Warning signs of a stroke can include:
- Sudden weakness, numbness or tingling of the face, arm or leg, especially on one side of the body.
- Sudden confusion, trouble speaking, slurred speech or trouble understanding others.
- Sudden trouble seeing in one or both eyes or double vision.
- Sudden trouble walking, dizziness, a feeling of spinning, loss of balance, the feeling of falling, loss of coordination or even a blackout.
- Sudden, severe headache with no known cause.
Stroke is a MEDICAL EMERGENCY. If you recognize any of these symptoms, act FAST and call 9-1-1!
F = Face Ask the person to smile. Does one side of the face droop?
A = Arm Ask the person to raise both arms. Does one arm drift downward or have no resistance?
S = Speech Ask the person to say a simple phrase. Are the words slurred or incomprehensible?

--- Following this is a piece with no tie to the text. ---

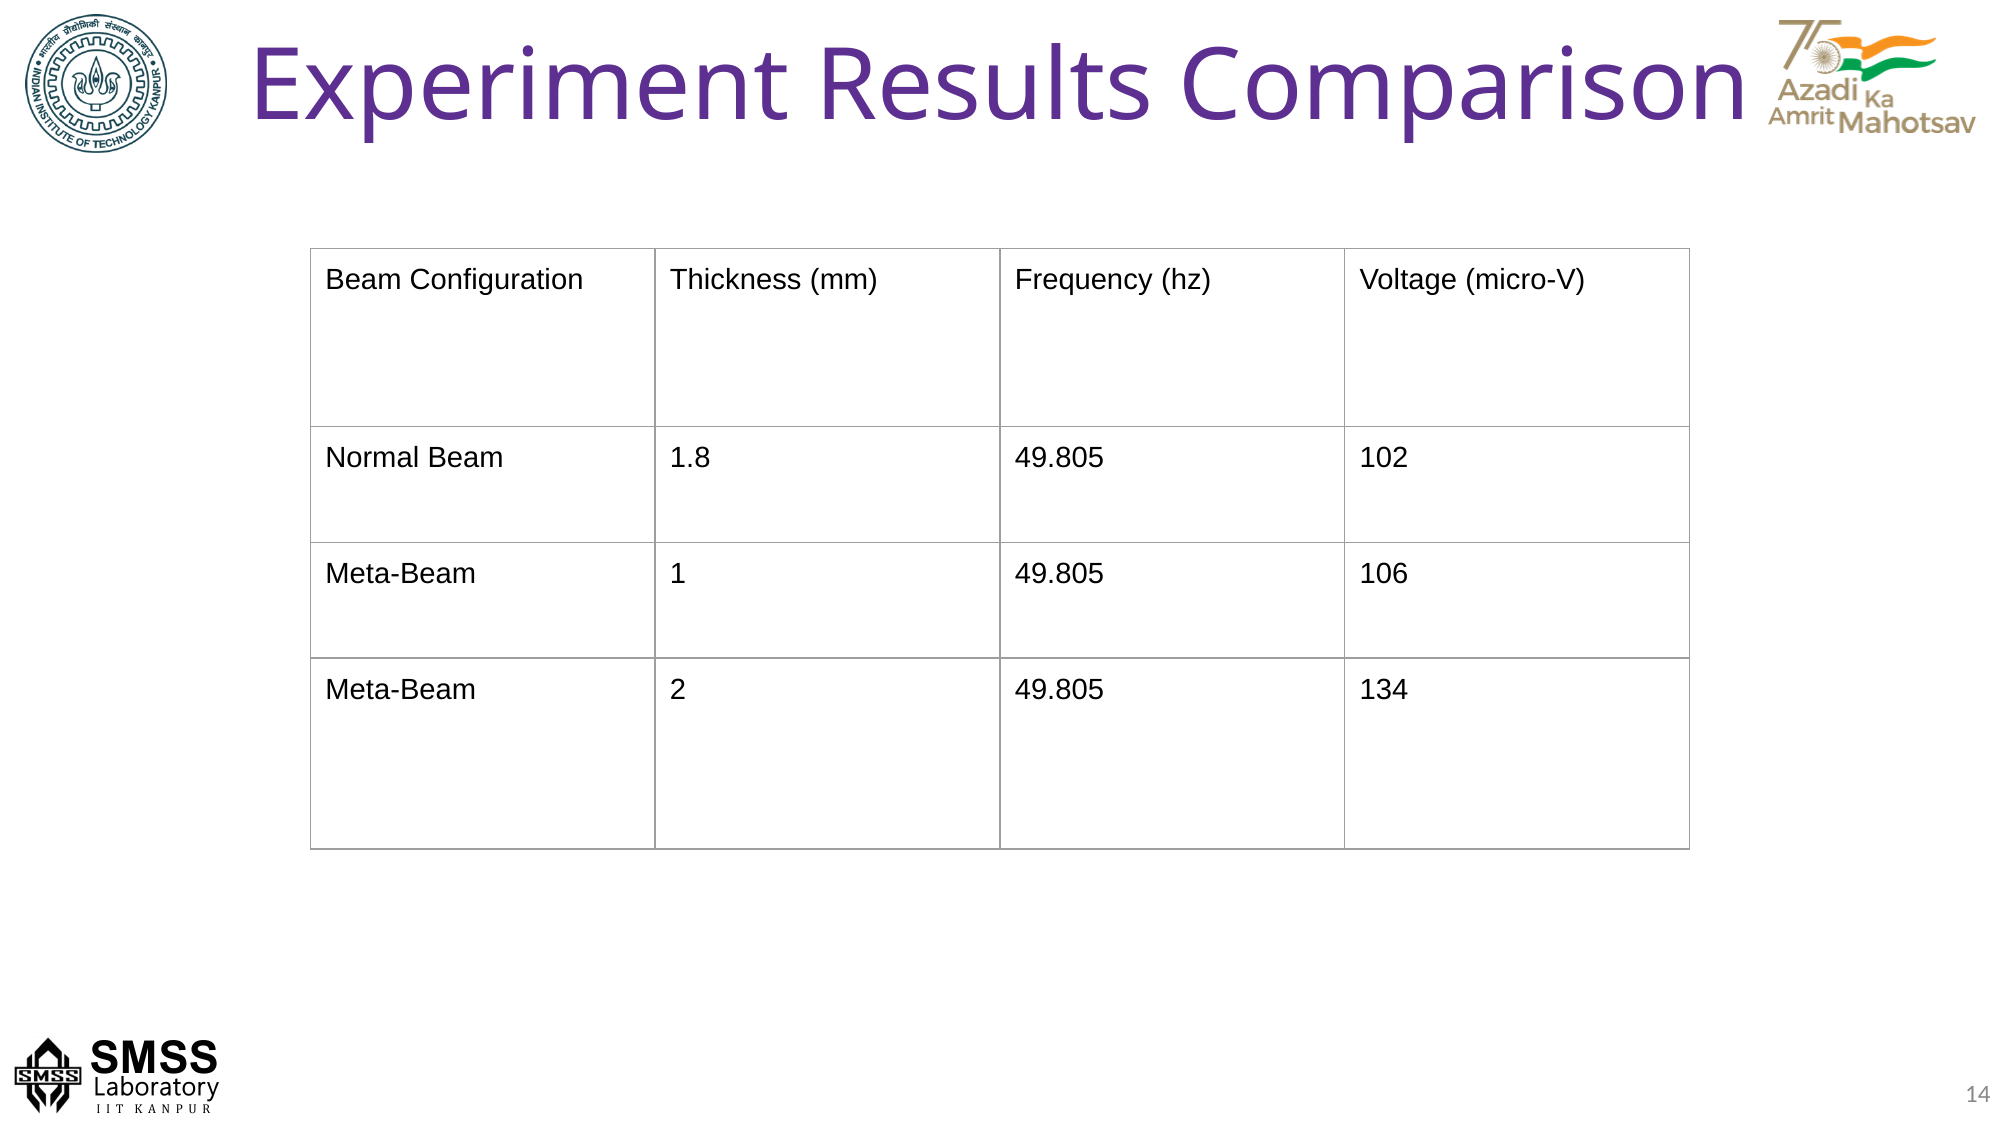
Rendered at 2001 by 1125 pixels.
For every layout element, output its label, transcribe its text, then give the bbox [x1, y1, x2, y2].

T = Time Timing is everything. If you observe any of these signs in yourself or someone around you, call 9-1-1 immediately and tell them you think the person is having a stroke. Do not wait for symptoms to worsen, call 9-1-1 immediately.
Risk Factors for Stroke
Certain risk factors and lifestyle issues make it more likely that you will develop artery disease and have a stroke. Some risk factors for stroke can be controlled while others cannot. Knowing the risk factors and changing your lifestyle can help you avoid having a stroke.
Health Risk Factors
- You are overweight and/or obese
- You have high blood pressure
- You have diabetes
- You have atrial fibrillation
- You have had prior heart attacks
- You have narrowed arteries
- You have had prior strokes
Lifestyle Risk Factors
- You smoke
- You are physically inactive
- You drink more than two alcoholic drinks per day
- Your regularly eat salty, fried or greasy foods
Age and Family History
- You are over age 60
- Your parents, brother or sister have had a stroke
- Gender - while more men have strokes each year, more than half of stroke deaths occur in women
- Stroke is more common among African Americans
Metabolic Syndrome Raises Risk
Any of the above factors puts you at increased risk for stroke, but having three or more of certain risk factors (metabolic syndrome) multiplies your risk. Metabolic syndrome is a cluster of conditions that occur together including high blood pressure, high blood sugar, excess body fat around the waist or abnormal cholesterol levels, increasing your risk for not just stroke, but heart disease and diabetes.